J’INSISTE DE NOUVEAU SUR LE FAIT QUE TOUS LES MANDATS AYANT DÉPASSÉ LA LIMITE AUTORISÉE DOIVENT ÊTRE RÉSILIÉS. VOUS VOUDREZ BIEN ME TRANSMETTRE UN RAPPORT COMPLET SUR L’APPLICATION DE CETTE INSTRUCTION.

Cette opération est importante à cause de la restriction décrétée par le Gouvernement de ne pas engager des nouvelles unités jusqu’à nouvel ordre.

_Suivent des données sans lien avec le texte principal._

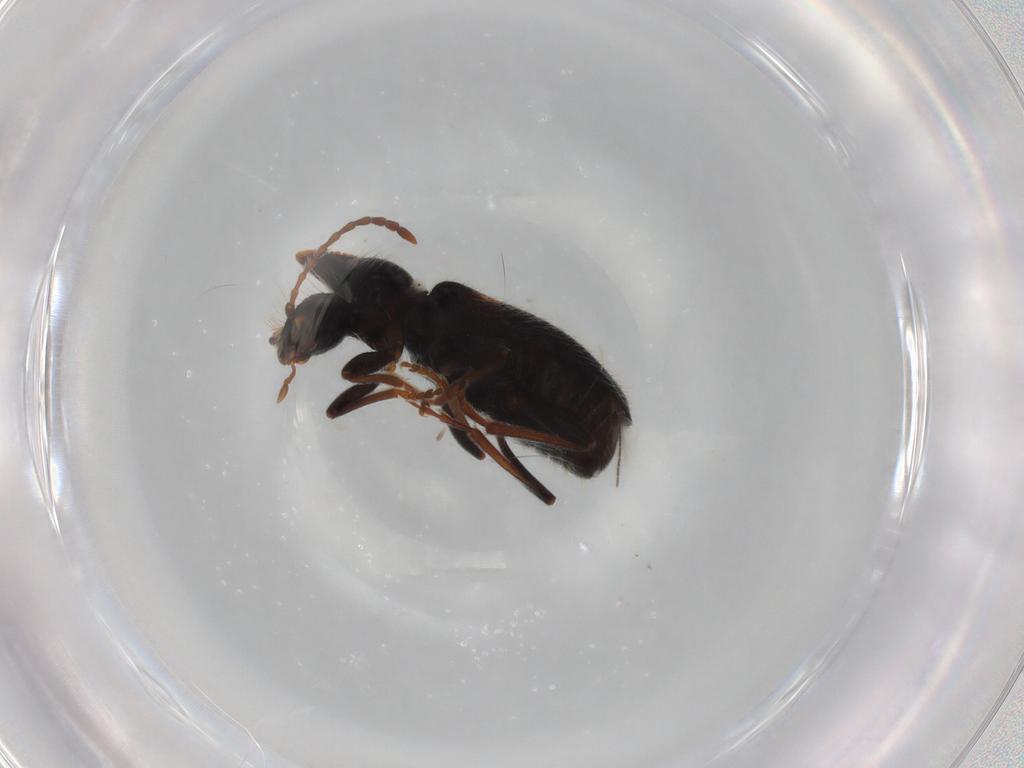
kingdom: Animalia
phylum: Arthropoda
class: Insecta
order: Coleoptera
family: Anthicidae
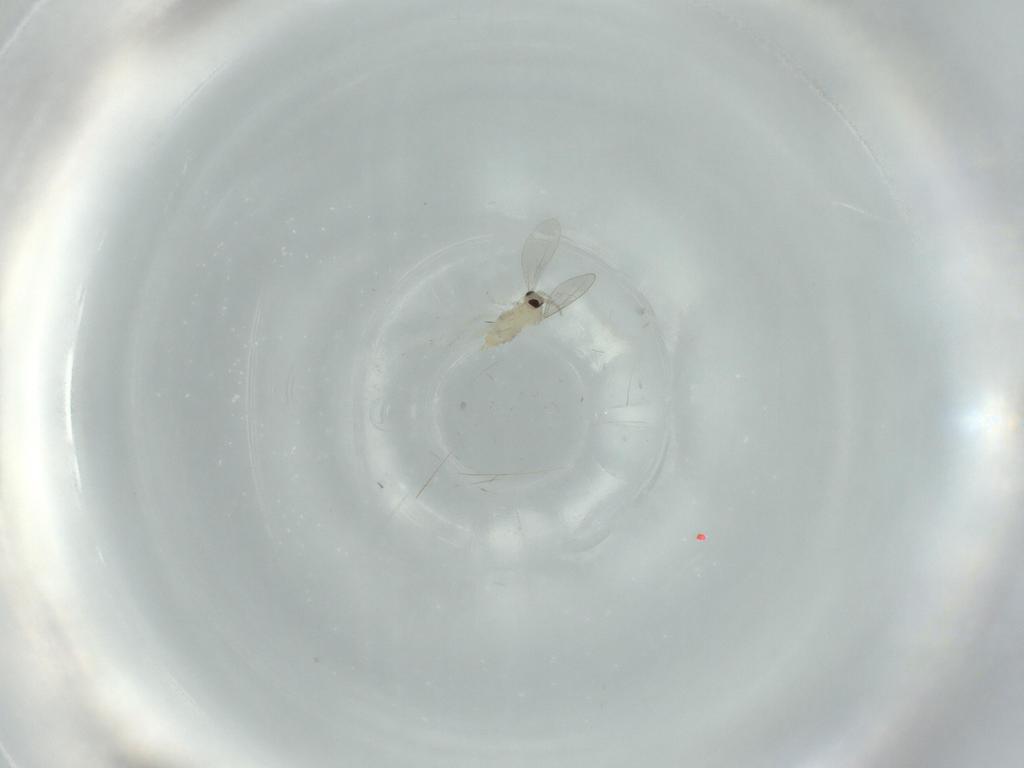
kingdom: Animalia
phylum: Arthropoda
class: Insecta
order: Diptera
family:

La résiliation du contrat des Assistants qui perdent leur mandat permettra aux Etablissements de les remplacer après l’autorisation de l’Autorité de Tutelle.

35. LE RESPECT DES MANDATS STATUTAIRES À TOUS LES NIVEAUX DE L’ESU.

Les fonctions d’Autorités des Conseils d’Administration aussi bien que celles d’Autorités Académiques, à tous les niveaux, ont une durée bien réglementée par des textes de Loi organisant l’Enseignement Supérieur et Universitaire dans notre pays.

A CE TITRE, IL EST RAPPELÉ À CHAQUE AUTORITÉ CONCERNÉE QUE SON MAINTIEN EN POSTE EST, ENTRE AUTRES CRITÈRES, FONCTION DE LA LIMITE DU MANDAT LÉGAL.

36. LE CHANGEMENT DE CADRE

Certains Membres du Personnel de l’ESU sollicitent le changement de cadre. Par exemple, engagé au départ comme administratif, ils désirent faire la carrière scientifique ou Enseignante. Il n’y a aucun mal à cela, la formation étant un des droits de l’Homme, si le demandeur remplit les conditions prévues par la loi et les textes réglementaires en la matière.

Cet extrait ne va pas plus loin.